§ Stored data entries
────

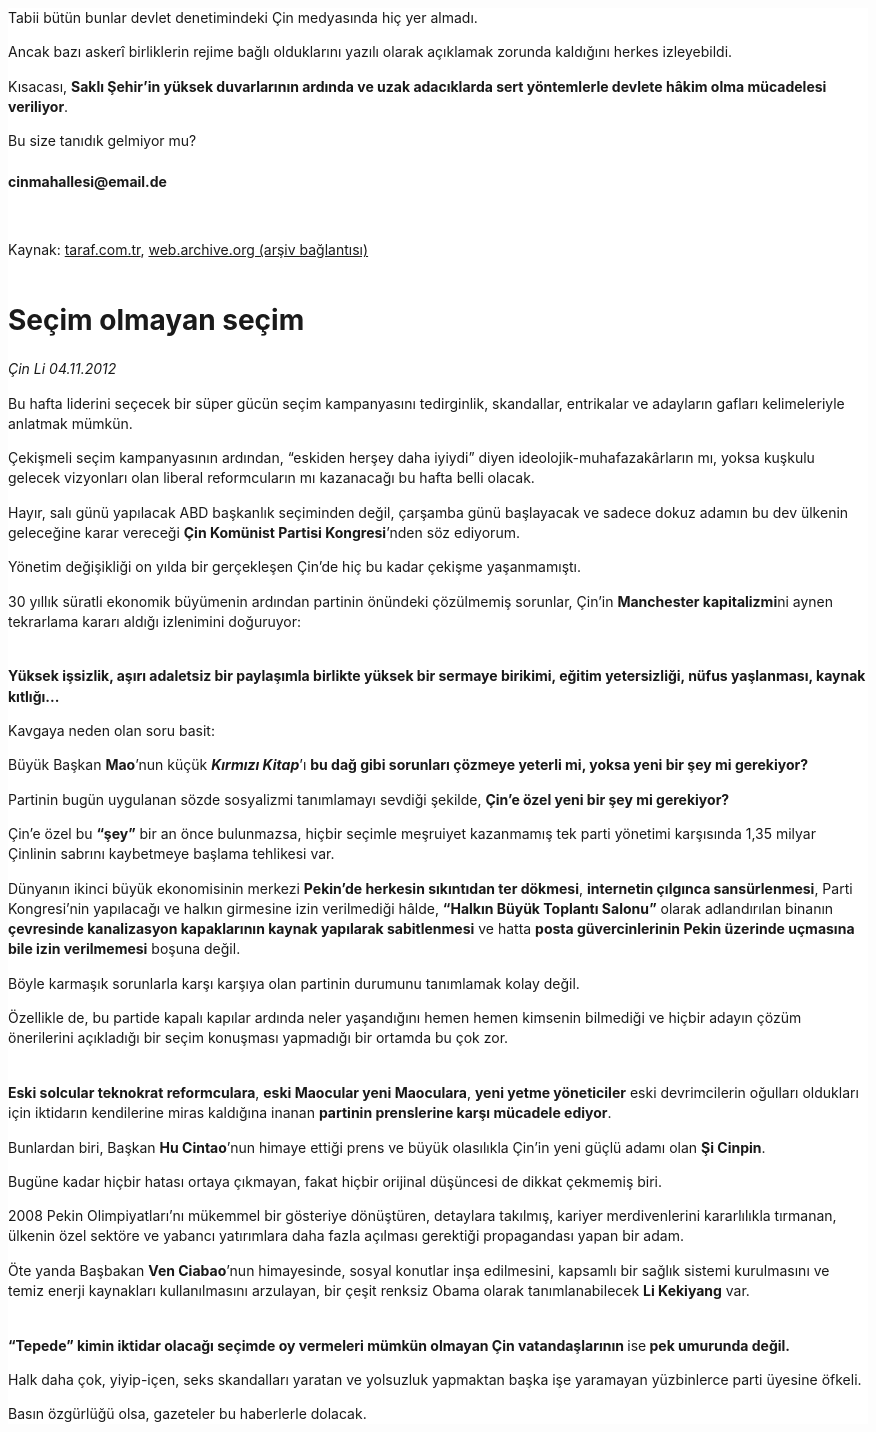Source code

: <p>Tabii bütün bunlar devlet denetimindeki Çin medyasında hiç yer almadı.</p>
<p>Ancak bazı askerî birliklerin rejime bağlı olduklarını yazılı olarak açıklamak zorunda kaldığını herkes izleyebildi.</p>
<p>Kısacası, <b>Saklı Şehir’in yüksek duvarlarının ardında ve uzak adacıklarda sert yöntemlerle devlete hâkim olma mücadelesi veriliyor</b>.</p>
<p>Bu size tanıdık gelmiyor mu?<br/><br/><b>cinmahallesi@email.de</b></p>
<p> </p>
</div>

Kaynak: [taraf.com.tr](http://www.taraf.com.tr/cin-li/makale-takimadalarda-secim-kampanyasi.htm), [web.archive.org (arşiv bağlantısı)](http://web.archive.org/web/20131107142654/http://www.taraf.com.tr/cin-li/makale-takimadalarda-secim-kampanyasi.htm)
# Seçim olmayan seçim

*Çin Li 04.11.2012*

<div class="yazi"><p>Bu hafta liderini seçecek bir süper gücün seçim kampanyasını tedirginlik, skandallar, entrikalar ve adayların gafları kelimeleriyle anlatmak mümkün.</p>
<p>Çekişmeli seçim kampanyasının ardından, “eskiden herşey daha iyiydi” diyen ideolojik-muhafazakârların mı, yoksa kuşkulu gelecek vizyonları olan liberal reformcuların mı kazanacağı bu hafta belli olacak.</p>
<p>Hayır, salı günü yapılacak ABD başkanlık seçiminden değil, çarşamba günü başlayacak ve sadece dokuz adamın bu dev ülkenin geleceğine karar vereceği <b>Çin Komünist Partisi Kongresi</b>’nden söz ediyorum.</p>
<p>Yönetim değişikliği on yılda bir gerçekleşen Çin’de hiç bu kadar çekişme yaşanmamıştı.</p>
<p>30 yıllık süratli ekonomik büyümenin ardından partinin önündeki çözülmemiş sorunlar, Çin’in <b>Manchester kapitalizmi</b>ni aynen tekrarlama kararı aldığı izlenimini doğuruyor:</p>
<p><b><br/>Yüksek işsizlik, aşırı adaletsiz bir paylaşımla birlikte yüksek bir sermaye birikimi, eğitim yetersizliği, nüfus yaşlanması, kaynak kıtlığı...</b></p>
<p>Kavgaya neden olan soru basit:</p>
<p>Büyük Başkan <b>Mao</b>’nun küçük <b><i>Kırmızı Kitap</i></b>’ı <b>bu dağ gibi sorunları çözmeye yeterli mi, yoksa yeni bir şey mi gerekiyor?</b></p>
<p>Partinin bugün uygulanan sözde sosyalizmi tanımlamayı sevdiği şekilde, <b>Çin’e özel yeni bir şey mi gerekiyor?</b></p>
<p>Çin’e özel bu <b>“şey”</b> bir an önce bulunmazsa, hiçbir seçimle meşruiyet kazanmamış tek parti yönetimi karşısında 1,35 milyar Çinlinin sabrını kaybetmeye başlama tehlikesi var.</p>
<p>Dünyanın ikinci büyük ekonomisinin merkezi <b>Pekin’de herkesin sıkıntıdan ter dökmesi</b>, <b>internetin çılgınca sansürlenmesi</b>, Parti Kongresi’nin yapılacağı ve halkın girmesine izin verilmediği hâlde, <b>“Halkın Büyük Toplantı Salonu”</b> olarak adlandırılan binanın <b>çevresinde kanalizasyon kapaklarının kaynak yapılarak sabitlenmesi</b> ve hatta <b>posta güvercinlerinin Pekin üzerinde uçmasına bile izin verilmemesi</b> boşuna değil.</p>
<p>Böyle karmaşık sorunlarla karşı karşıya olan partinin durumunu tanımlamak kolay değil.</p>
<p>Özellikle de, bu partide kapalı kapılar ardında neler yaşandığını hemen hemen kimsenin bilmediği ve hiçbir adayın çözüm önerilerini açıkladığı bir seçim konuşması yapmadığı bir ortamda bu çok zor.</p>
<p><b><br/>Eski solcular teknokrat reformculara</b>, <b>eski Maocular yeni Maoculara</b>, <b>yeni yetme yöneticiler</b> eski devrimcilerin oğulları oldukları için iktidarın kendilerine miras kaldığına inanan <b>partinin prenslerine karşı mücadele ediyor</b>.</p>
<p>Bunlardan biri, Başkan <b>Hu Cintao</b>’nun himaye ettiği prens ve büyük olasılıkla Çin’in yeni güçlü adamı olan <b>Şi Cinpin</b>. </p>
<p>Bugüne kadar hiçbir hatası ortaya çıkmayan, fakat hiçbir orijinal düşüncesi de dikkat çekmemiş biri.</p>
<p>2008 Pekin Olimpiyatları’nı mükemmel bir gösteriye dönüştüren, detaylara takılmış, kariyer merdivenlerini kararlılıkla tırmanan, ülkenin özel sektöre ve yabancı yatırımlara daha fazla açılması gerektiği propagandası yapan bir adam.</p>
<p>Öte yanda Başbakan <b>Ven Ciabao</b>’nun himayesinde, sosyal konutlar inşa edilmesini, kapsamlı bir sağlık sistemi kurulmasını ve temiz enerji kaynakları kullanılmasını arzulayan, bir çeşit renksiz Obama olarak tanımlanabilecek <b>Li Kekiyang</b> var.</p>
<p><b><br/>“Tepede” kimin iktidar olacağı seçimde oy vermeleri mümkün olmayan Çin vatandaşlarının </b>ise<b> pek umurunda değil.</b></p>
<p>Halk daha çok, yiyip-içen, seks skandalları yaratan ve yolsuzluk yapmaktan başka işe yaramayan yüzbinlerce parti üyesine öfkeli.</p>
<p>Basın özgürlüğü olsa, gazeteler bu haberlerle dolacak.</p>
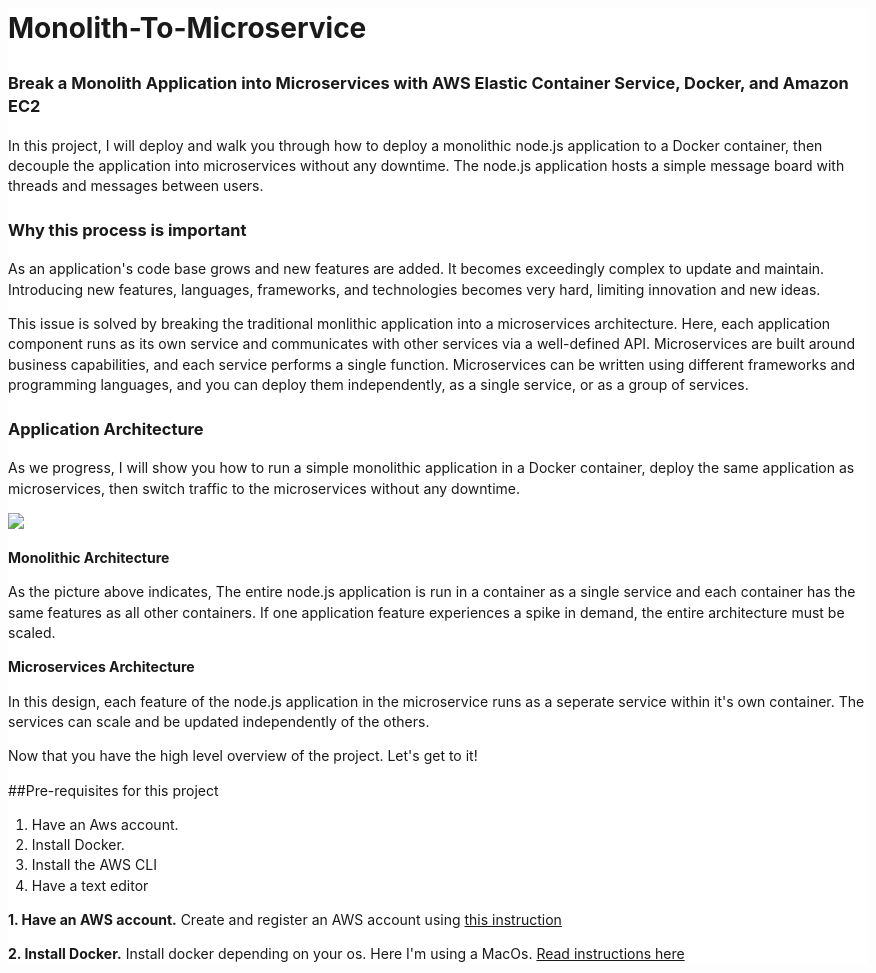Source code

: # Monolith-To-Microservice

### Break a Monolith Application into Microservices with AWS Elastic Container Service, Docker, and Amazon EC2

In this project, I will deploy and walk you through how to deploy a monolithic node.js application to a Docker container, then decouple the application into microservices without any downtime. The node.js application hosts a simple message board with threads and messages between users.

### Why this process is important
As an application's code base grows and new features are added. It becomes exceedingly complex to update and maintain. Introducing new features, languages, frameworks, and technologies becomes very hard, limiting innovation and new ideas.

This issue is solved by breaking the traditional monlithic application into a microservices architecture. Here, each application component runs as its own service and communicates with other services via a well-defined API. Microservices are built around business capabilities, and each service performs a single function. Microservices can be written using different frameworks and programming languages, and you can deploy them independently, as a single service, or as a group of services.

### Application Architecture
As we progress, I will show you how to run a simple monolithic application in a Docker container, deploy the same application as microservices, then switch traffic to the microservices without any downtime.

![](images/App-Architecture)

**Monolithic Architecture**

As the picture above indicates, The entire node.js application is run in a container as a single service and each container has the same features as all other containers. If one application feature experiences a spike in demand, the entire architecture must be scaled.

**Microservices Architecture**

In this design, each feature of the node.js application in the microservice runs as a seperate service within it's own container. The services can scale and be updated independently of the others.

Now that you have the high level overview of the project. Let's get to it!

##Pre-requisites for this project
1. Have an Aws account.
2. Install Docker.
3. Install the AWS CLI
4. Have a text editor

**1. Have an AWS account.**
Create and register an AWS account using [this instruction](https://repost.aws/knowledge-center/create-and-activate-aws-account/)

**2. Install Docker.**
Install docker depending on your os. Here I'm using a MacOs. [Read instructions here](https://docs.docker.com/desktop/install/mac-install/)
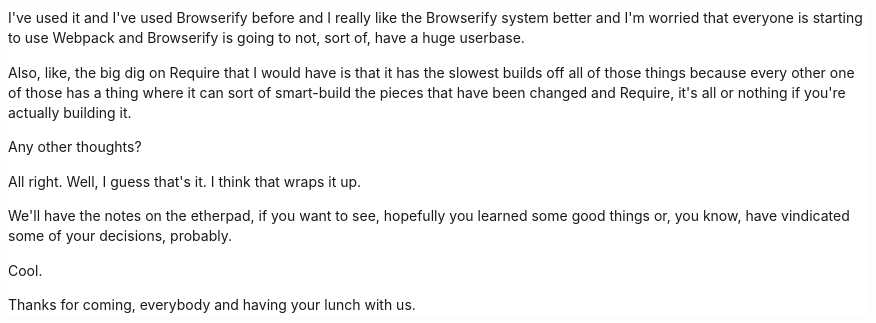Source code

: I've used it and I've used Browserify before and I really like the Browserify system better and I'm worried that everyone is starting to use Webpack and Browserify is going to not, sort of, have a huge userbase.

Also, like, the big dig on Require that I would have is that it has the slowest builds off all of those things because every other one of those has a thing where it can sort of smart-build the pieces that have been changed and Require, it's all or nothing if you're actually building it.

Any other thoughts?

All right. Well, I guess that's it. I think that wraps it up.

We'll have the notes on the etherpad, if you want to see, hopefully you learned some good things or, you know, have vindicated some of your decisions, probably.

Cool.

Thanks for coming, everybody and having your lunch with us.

────

§ WORK REQUEST
Please reproduce, word for word, every line from the one containing "Now that you" through the end of the data, both included. Leave out the pictures.

§ SOLUTION
Now that you have the high level overview of the project. Let's get to it!

##Pre-requisites for this project
1. Have an Aws account.
2. Install Docker.
3. Install the AWS CLI
4. Have a text editor

**1. Have an AWS account.**
Create and register an AWS account using [this instruction](https://repost.aws/knowledge-center/create-and-activate-aws-account/)

**2. Install Docker.**
Install docker depending on your os. Here I'm using a MacOs. [Read instructions here](https://docs.docker.com/desktop/install/mac-install/)
Source code

: I've used it and I've used Browserify before and I really like the Browserify system better and I'm worried that everyone is starting to use Webpack and Browserify is going to not, sort of, have a huge userbase.

Also, like, the big dig on Require that I would have is that it has the slowest builds off all of those things because every other one of those has a thing where it can sort of smart-build the pieces that have been changed and Require, it's all or nothing if you're actually building it.

Any other thoughts?

All right. Well, I guess that's it. I think that wraps it up.

We'll have the notes on the etherpad, if you want to see, hopefully you learned some good things or, you know, have vindicated some of your decisions, probably.

Cool.

Thanks for coming, everybody and having your lunch with us.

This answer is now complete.